● WHAT NEEDS TO BE DONE
Return each line of the data below that contains the string "source".

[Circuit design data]
◆ ◆ ◆ ◆

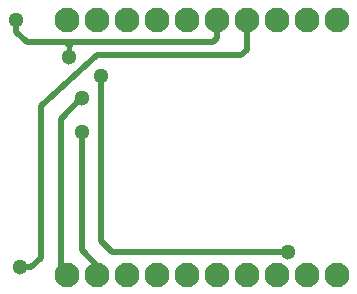
<source format=gbr>
%FSLAX32Y32*%
%MOMM*%
%LNCUIVRE2*%
G71*
G01*
%ADD10C, 2.10*%
%ADD11C, 0.50*%
%ADD12C, 1.30*%
%ADD13C, 0.40*%
%LPD*%
X989Y2353D02*
G54D10*
D03*
X1243Y2353D02*
G54D10*
D03*
X1497Y2353D02*
G54D10*
D03*
X1751Y2353D02*
G54D10*
D03*
X2005Y2353D02*
G54D10*
D03*
X2259Y2353D02*
G54D10*
D03*
X2513Y2353D02*
G54D10*
D03*
X2767Y2353D02*
G54D10*
D03*
X989Y194D02*
G54D10*
D03*
X1243Y194D02*
G54D10*
D03*
X1497Y194D02*
G54D10*
D03*
X1751Y194D02*
G54D10*
D03*
X2005Y194D02*
G54D10*
D03*
X2259Y194D02*
G54D10*
D03*
X2513Y194D02*
G54D10*
D03*
X2767Y194D02*
G54D10*
D03*
X735Y194D02*
G54D10*
D03*
X3021Y2353D02*
G54D10*
D03*
X735Y2353D02*
G54D10*
D03*
X3021Y194D02*
G54D10*
D03*
G54D11*
X2259Y2353D02*
X2259Y2099D01*
X2212Y2051D01*
X989Y2051D01*
X751Y2036D02*
G54D12*
D03*
X1021Y1877D02*
G54D12*
D03*
X307Y2353D02*
G54D12*
D03*
X2608Y384D02*
G54D12*
D03*
X862Y1686D02*
G54D12*
D03*
X862Y1400D02*
G54D12*
D03*
G54D11*
X2005Y2347D02*
X2005Y2194D01*
X1974Y2163D01*
X395Y2164D01*
X307Y2252D01*
X307Y2353D01*
G54D13*
X751Y2035D02*
X751Y2159D01*
G54D11*
X858Y1687D02*
X688Y1512D01*
X688Y210D01*
X735Y194D01*
G54D11*
X862Y1401D02*
X862Y1131D01*
X862Y400D01*
X989Y265D01*
X989Y194D01*
G54D11*
X2608Y385D02*
X1116Y385D01*
X1021Y480D01*
X1021Y1877D01*
G54D13*
X751Y2131D02*
X783Y2163D01*
G54D13*
X751Y2131D02*
X719Y2163D01*
G54D11*
X338Y257D02*
X434Y257D01*
X513Y337D01*
X513Y1623D01*
X989Y2051D01*
X338Y258D02*
G54D12*
D03*
M02*

</source>
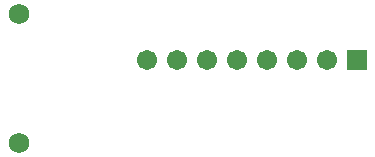
<source format=gts>
%FSDAX24Y24*%
%MOIN*%
%SFA1B1*%

%IPPOS*%
%ADD25C,0.068000*%
%ADD26C,0.067100*%
%ADD27R,0.067100X0.067100*%
%LNde-151116-1*%
%LPD*%
G54D25*
X027550Y027244D03*
Y022944D03*
G54D26*
X031798Y025700D03*
X032798D03*
X033798D03*
X034798D03*
X035798D03*
X036798D03*
X037798D03*
G54D27*
X038798Y025700D03*
M02*
</source>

◆ ◆ ◆ ◆

● SOLUTION FOR THIS EXERCISE
<source format=gbr>
</source>
<source format=gts>
</source>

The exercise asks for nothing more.